If you're tearing out an old road and putting in a new one, the contractor has to break apart the old asphalt and get it out of the way. If you're building a road for the first time, the contractor might need to do some excavating of the land. Grass and other landscaping have to be stripped off and the land graded. You might even need some trees removed so the road has plenty of clearance on both sides.

Once the soil is clear, the contractor has to slope and grade the land so rain rolls off the side of the road and doesn't stay and make puddles.

Build The Gravel Base

The gravel base is an important part of a road. The base has to be constructed properly and compacted so it supports the asphalt without shifting. The thickness of the base is determined by the anticipated weight of the traffic.

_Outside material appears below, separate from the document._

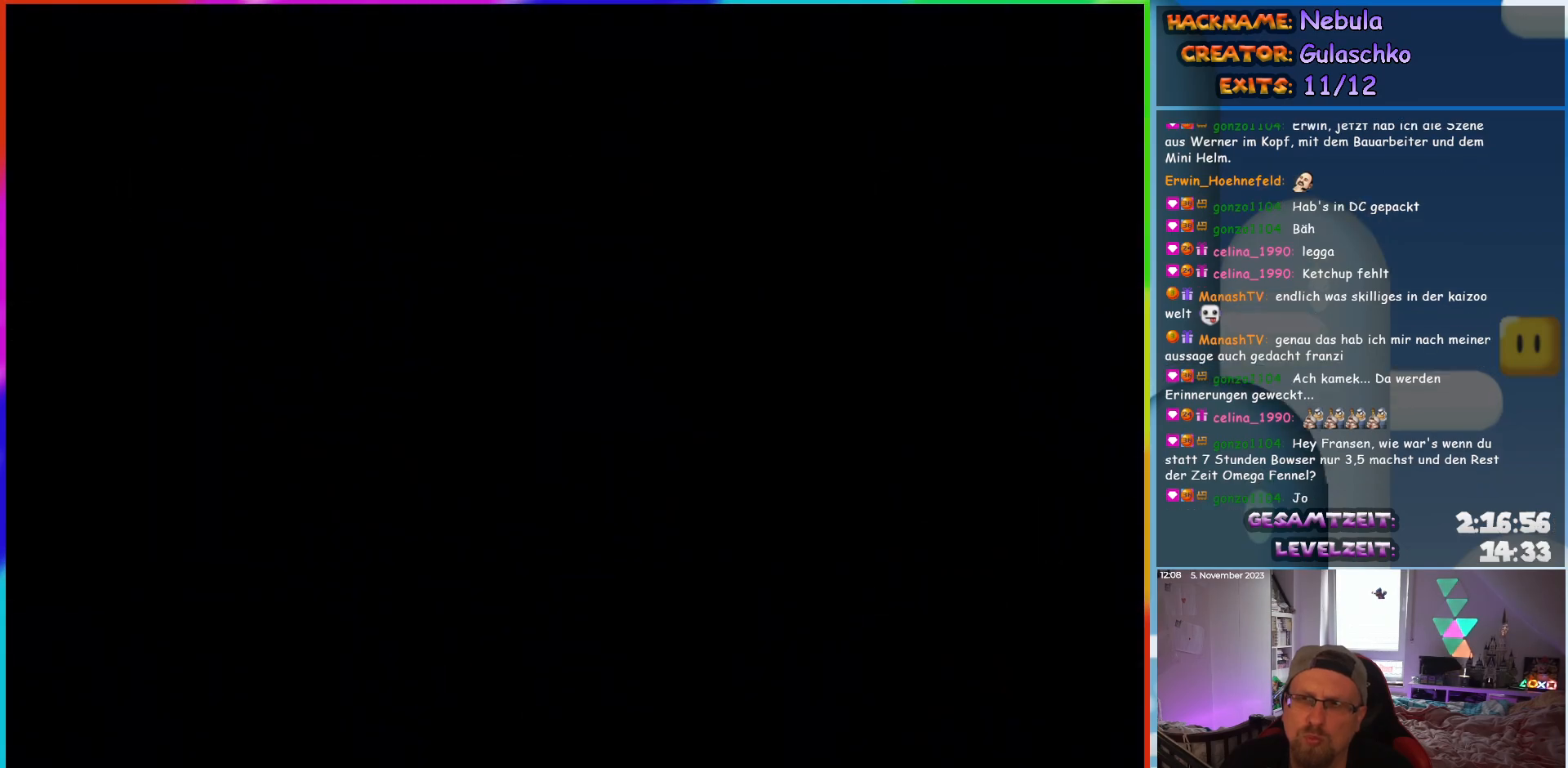
{"buttons": ["Y"], "events": []}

If the road on your property will transport heavy machinery and semi-trucks on a regular basis, the base might need to be thicker than if the road will be used mostly by cars. Once the gravel base is compacted, it's tested to make sure the gravel doesn't move or shift when driven over by heavy machinery.

Apply The Asphalt

Asphalt construction involves putting down two layers of asphalt. The first layer is made up of large gravel rocks that are mixed with oil. The large gravel provides strength and stability to the road so it can support trucks and heavy vehicles.

The second layer is made up of smaller rocks that are mixed with sand and oil. This allows the surface of the road to be smooth, especially once it's rolled and compacted into the bottom layer. The final step in asphalt construction is to put down lines and stripes to mark the driving and passing lanes.

Asphalt construction goes fairly fast, so your new road should be completed within a reasonable amount of time unless traffic uses the road while it's being built. In that case, the contractor might have to build one side of the road at a time so the road isn't completely shut down.